Difference between native smart cards and Java Card

Question

I want to know what the difference is between a native smart card and a Java Card.

I know Java card smart card have capability to download and delete applets and I read in the JavaCardOS forum that smart cards with Java Card do not have pointer.

How to detect native smart card from java card in practice? How are they different?

Answer 1

"Smart Card" basically means a processor card with a SoC that includes a full CPU. Java Card runs on top of a Smart Card.

A native smart card is generally thought of as a smart card which contains a runtime that uses "native" processor instructions. For these smart cards the application and file system implementation is generally implemented in a low level language, usually C. This C is then compiled into machine code, the native constructions. C does have pointer arithmetic of course.

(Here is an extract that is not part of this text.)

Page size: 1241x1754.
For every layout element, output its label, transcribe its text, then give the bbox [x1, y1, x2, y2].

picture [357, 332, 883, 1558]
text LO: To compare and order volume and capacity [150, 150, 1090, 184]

There are file based cards that have contain a full ISO/IEC 7816-4/9/11 filesystem, although those usually also have proprietary parts (which is somewhat required because ISO/IEC 7816-4 doesn't contain a full specification of what needs to be implemented and leaves many blanks to be filled in by the implementer). There is a large overlap between native and file based smart cards.

---

For Java Card you basically have to implement those APDU's that are required for your specific functionality. There was once a file system API in there but that has long been deprecated, for better or worse. Java Card uses applets that consist of byte code, so yes: Java Cards actually contain a byte code interpreter, a Java Virtual machine.

Due to processing and memory constraints, the linking is however done on the development environment (using the .class -> .cap convertor). There the references are created, which in turn will be converted to pointers in the runtime, when the values are de-referenced. Java Card still provides memory protection and doesn't allow pointer arithmetic. This e.g. means that there is limited capability of Java Card applets to interact, as they are separated from each other by a firewall.

---

There isn't any specific command that tells you if a card is a Java Card or not. Some cards have a specific set of historical bytes in the ATR when delivered to a client. However, those may be set to different values as well.

If you want to check if a card is a Java Card: try and see if there is a Card Manager on the card, using SELECT by AID with the Open and Global platform AID's. If one of the SELECT commands succeeds then that's a pretty big hint that the card is a Java Card.

Because each application DF in Java Card is selected by name, you generally won't find SELECT by DF ID working in the root folder. If none of those work before you select a Java Card applet (i.e. when you are in the root) then the card may be a Java Card. There is however the possibility to have an applet default selected, and such an applet may implement that function as well.

Answer 2

For a native smartcard, you just add a whole filesystem (directory structure, including special objects like PINs and keys), since everything else (algorithm implementations) is part of the operating system.

The easiest check is: look at the class byte of some instructions, which the card understands. Zero might indicate compliance to ISO 7816-4.

Other check: The Create command from ISO 7816-9 is not useful for a Javacard.